> **Richiesta**
Secondo il testo riportato, per quale motivo è illegittimo il permesso di costruire in sanatoria rilasciato dopo l'acquisizione dell'opera al patrimonio immobiliare del Comune?

> **Testo riportato**
◇ ◇ ◇ ◇

Inoltre viene precisato che (…) l'ordinanza impugnata ha poi evidenziato che sussiste incompatibilità tra l'acquisizione gratuita e l'ordine di demolizione emesso dal giudice con la sentenza di condanna soltanto se, con delibera consiliare, l'ente locale stabilisce di non demolire l'opera acquisita ai sensi dell'art. 31, comma 5, d.P.R. n. 380/2001, il quale prevede che «l'opera acquisita è demolita con ordinanza del dirigente o del responsabile del competente ufficio comunale a spese dei responsabili dell'abuso, salvo che con deliberazione consiliare non si dichiari l'esistenza di prevalenti interessi pubblici e sempre che l'opera non contrasti con rilevanti interessi urbanistici, ambientali o di rispetto dell'assetto idrogeologico» (…). In particolare (…) il permesso di costruire in sanatoria, successivo all'acquisizione al patrimonio immobiliare del Comune, è illegittimo, in quanto emesso a favore di un soggetto che non era più titolare del bene, spettando al Comune di stabilire se mantenere o demolire l'opera (...).”

◇ ◇ ◇ ◇

> **Dati forniti**
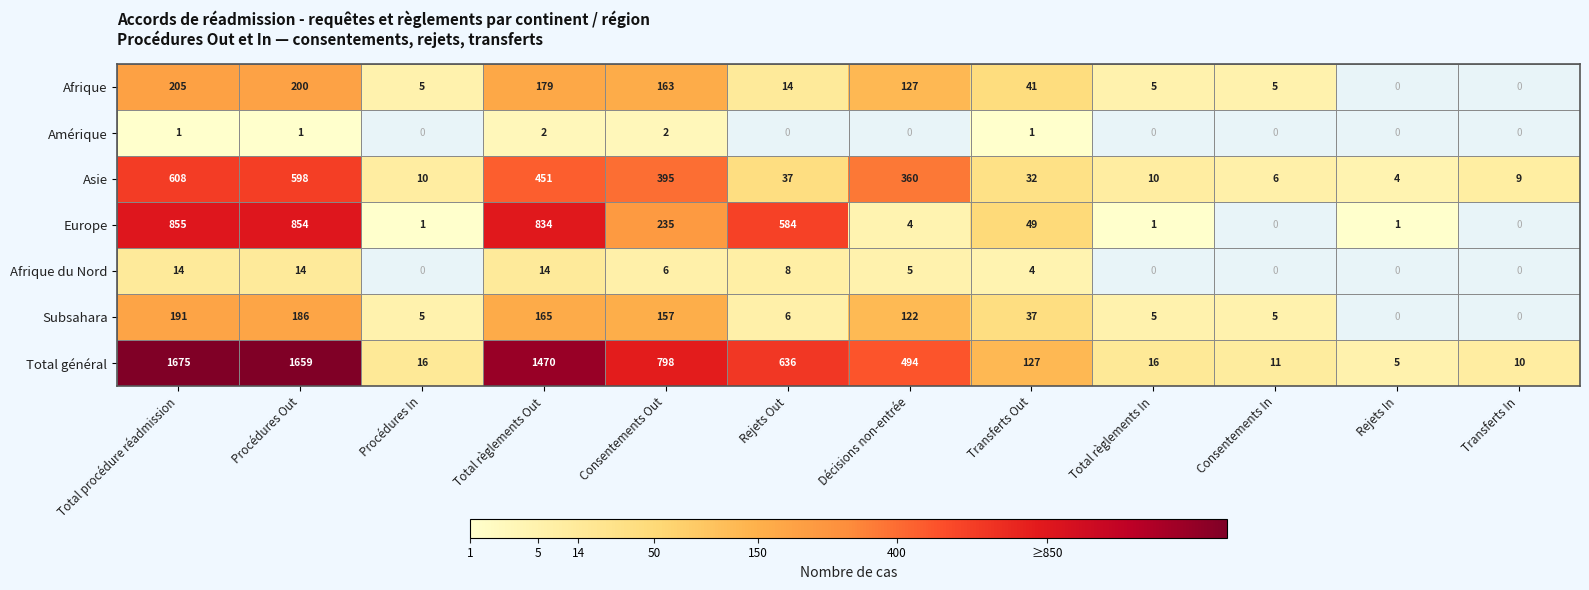

Which category has the lowest value across all series?

Total procédure réadmission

◇ ◇ ◇ ◇

> **Risposta**
Perché è stato emesso a favore di un soggetto che non era più titolare del bene.